> _What you are asked to do_:
Find every line in the records below that contains the word "South", and copy each such line.

> _Data for review_:
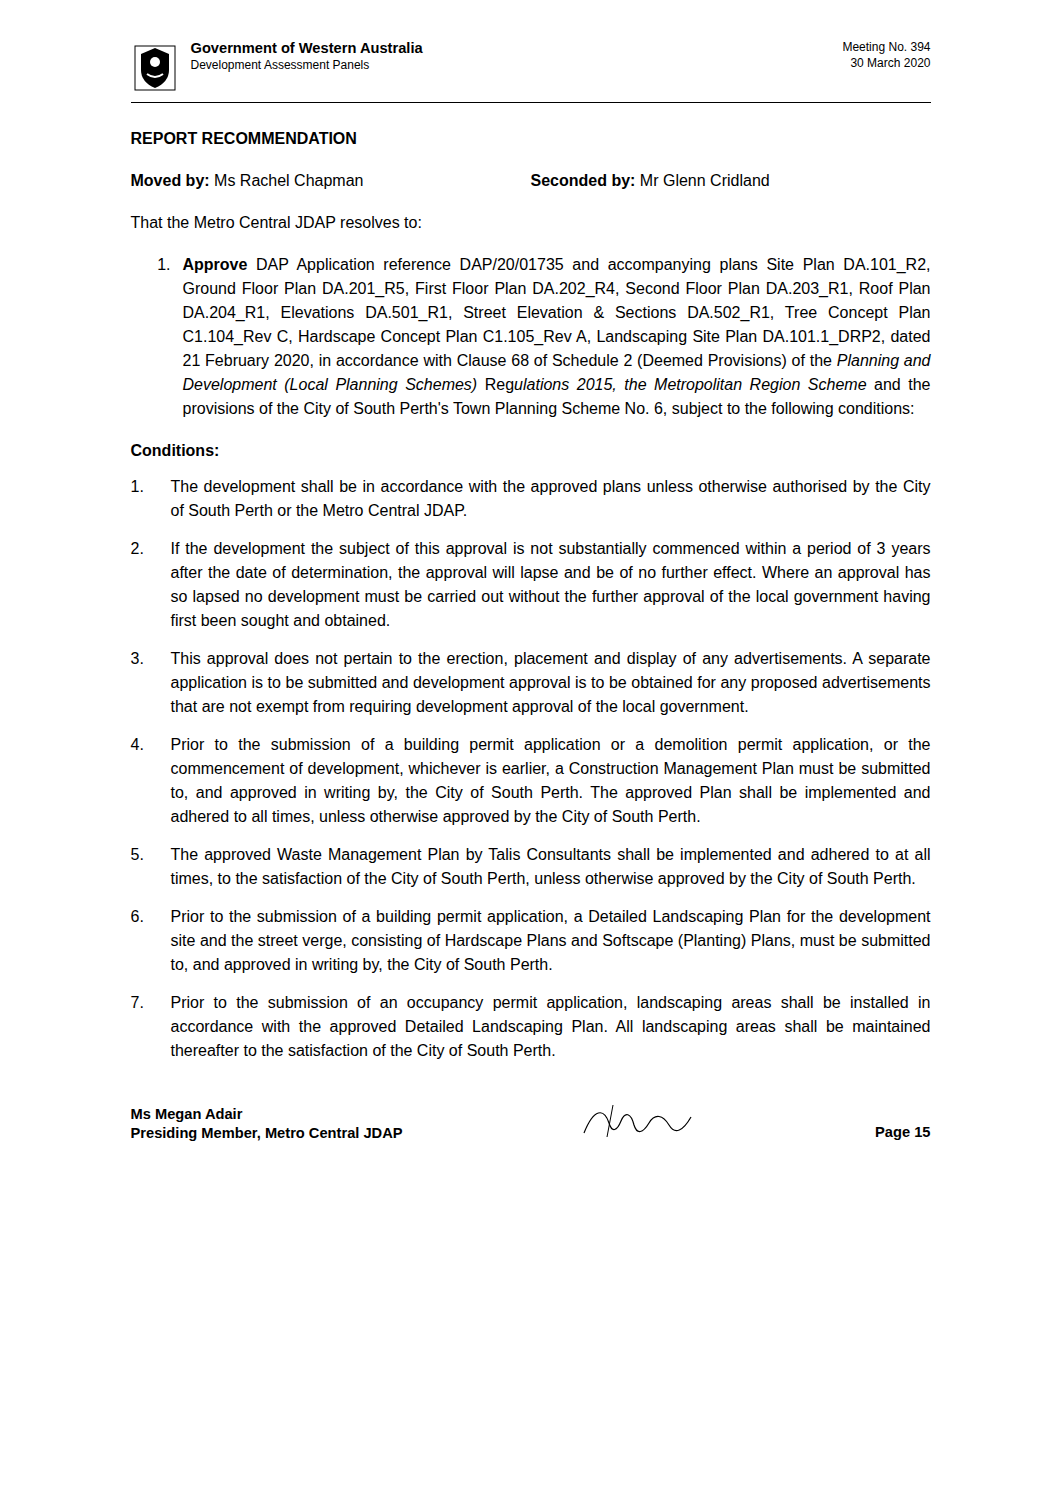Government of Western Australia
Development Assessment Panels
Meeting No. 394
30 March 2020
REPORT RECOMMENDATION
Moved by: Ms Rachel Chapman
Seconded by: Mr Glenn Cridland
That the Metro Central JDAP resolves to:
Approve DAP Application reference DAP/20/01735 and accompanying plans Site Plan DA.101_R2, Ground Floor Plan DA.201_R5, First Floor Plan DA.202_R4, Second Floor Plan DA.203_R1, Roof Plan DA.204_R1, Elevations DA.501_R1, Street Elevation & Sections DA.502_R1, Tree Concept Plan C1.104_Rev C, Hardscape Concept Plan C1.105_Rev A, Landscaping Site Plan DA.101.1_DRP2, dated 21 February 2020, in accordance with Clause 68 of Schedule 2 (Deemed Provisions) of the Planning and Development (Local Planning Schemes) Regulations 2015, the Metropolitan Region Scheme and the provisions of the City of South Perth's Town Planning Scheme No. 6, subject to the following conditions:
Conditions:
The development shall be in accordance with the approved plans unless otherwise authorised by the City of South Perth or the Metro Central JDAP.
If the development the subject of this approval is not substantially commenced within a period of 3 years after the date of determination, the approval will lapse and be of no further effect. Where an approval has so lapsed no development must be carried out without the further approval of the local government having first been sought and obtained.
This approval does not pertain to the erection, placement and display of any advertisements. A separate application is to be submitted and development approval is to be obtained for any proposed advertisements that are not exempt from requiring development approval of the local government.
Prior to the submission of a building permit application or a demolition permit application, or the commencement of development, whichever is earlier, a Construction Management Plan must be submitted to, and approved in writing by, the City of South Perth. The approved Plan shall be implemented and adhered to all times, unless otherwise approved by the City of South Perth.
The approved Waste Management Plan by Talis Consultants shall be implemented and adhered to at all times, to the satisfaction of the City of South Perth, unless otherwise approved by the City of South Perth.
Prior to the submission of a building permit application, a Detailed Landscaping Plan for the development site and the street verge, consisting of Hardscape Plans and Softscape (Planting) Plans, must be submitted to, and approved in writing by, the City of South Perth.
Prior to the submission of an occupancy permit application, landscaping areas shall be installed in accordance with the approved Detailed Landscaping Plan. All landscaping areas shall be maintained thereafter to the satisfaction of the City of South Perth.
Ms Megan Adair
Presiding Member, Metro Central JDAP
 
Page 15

> _Output of the task_:
Approve DAP Application reference DAP/20/01735 and accompanying plans Site Plan DA.101_R2, Ground Floor Plan DA.201_R5, First Floor Plan DA.202_R4, Second Floor Plan DA.203_R1, Roof Plan DA.204_R1, Elevations DA.501_R1, Street Elevation & Sections DA.502_R1, Tree Concept Plan C1.104_Rev C, Hardscape Concept Plan C1.105_Rev A, Landscaping Site Plan DA.101.1_DRP2, dated 21 February 2020, in accordance with Clause 68 of Schedule 2 (Deemed Provisions) of the Planning and Development (Local Planning Schemes) Regulations 2015, the Metropolitan Region Scheme and the provisions of the City of South Perth's Town Planning Scheme No. 6, subject to the following conditions:
The development shall be in accordance with the approved plans unless otherwise authorised by the City of South Perth or the Metro Central JDAP.
Prior to the submission of a building permit application or a demolition permit application, or the commencement of development, whichever is earlier, a Construction Management Plan must be submitted to, and approved in writing by, the City of South Perth. The approved Plan shall be implemented and adhered to all times, unless otherwise approved by the City of South Perth.
The approved Waste Management Plan by Talis Consultants shall be implemented and adhered to at all times, to the satisfaction of the City of South Perth, unless otherwise approved by the City of South Perth.
Prior to the submission of a building permit application, a Detailed Landscaping Plan for the development site and the street verge, consisting of Hardscape Plans and Softscape (Planting) Plans, must be submitted to, and approved in writing by, the City of South Perth.
Prior to the submission of an occupancy permit application, landscaping areas shall be installed in accordance with the approved Detailed Landscaping Plan. All landscaping areas shall be maintained thereafter to the satisfaction of the City of South Perth.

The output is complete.